Sem ver o que há por dentro do corpo material é impossível conhecer a psicopatologia de uma pessoa digna de ser biografada. Mais além dos princípios espirituais há a imagem fotográfica daquele que deve ser objeto de estudo. Lendo biografias, destacam-se marcas e expressões pessoais, traços físicos e até gestos, caretas e esgares.

As momices de Hitler que Charles Chaplin caricaturou genialmente, o queixo de Mussolini, o charuto de Churchil, os óculos de Roosevelt e o bigodão de Stálin são perfis inesquecíveis para a geração do após-guerra de 1939-1945.

No Brasil, temos o sorriso de Getúlio Vargas, a gesticulação de Carlos Lacerda, o sotaque carregado de Brizola e, mais recentemente, o olhar injetado de ódio de Collor, o ar professoral de Fernando Henrique e a fala astuta de Lula da Silva, este, que eu gostaria de biografar.

## COMPLETE O SEGUINTE
[1] Indique se cada afirmação concorda com o texto sobre biografias, respondendo sim ou não e citando as palavras do texto que decidem a resposta: (a) Charles Chaplin caricaturou as momices de Hitler; (b) o sorriso é apontado como a marca de Brizola; (c) quem escreve diz que gostaria de biografar Fernando Henrique.
[2] Escreva a continuação do texto sobre biografias, começando depois da última frase.
As linhas a seguir não têm nenhum papel nesta parte.

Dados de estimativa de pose
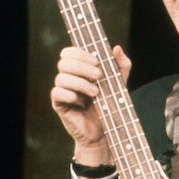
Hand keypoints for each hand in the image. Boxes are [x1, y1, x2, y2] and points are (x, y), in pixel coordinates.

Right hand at [50, 45, 131, 164]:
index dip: (80, 53)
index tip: (96, 60)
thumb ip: (121, 66)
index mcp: (80, 70)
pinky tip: (82, 102)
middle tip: (99, 76)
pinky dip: (70, 95)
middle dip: (82, 67)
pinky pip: (56, 93)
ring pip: (60, 78)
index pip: (69, 52)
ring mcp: (62, 91)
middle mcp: (69, 78)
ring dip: (80, 83)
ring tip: (96, 93)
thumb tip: (117, 48)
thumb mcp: (120, 83)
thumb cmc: (111, 105)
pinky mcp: (59, 104)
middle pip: (64, 62)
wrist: (107, 131)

## LISTA DE RESPOSTAS
[1]
(a) Sim: "As momices de Hitler que Charles Chaplin caricaturou genialmente".
(b) Não: "o sotaque carregado de Brizola".
(c) Não: "a fala astuta de Lula da Silva, este, que eu gostaria de biografar".

[2]
Descrevê-lo, sem entrar no documentário repetitivo da entrada na vida sindical através de um irmão comunista, sua transformação em pelego internacional – às ordens da Volkswagen -, e agente político do general Golbery do Couto e Silva.

Gostaria de fazer breves traços, um croqui, da personalidade que se distanciou dos interesses nacionais, traindo o discurso antigo – que desprezou como “bravatas” – mas manteve curiosamente uma ligação com o povo graças à extraordinária empatia e um discurso impostor e ilusório.

Eu também queria realçar com cores vivas, a extrema capacidade de apreender as fraquezas das pessoas que o cercam. Essa qualidade deu-lhe as condições objetivas de anestesiar as organizações de base à sociedade civil, cooptando as entidades sindicais, estudantis e populares, corrompendo os seus dirigentes.

Assim eu chegaria a pouco mais da metade da descrição analítica do eminente personagem. E daí em diante é que me perco confuso para analisar seu comportamento atual de cara lavada, sem bigode e sem barba, na plenitude do poder e na garantia de que fala o destemido jornalista Pedro Porfírio, de legar uma fortuna aos filhos, netos e bisnetos.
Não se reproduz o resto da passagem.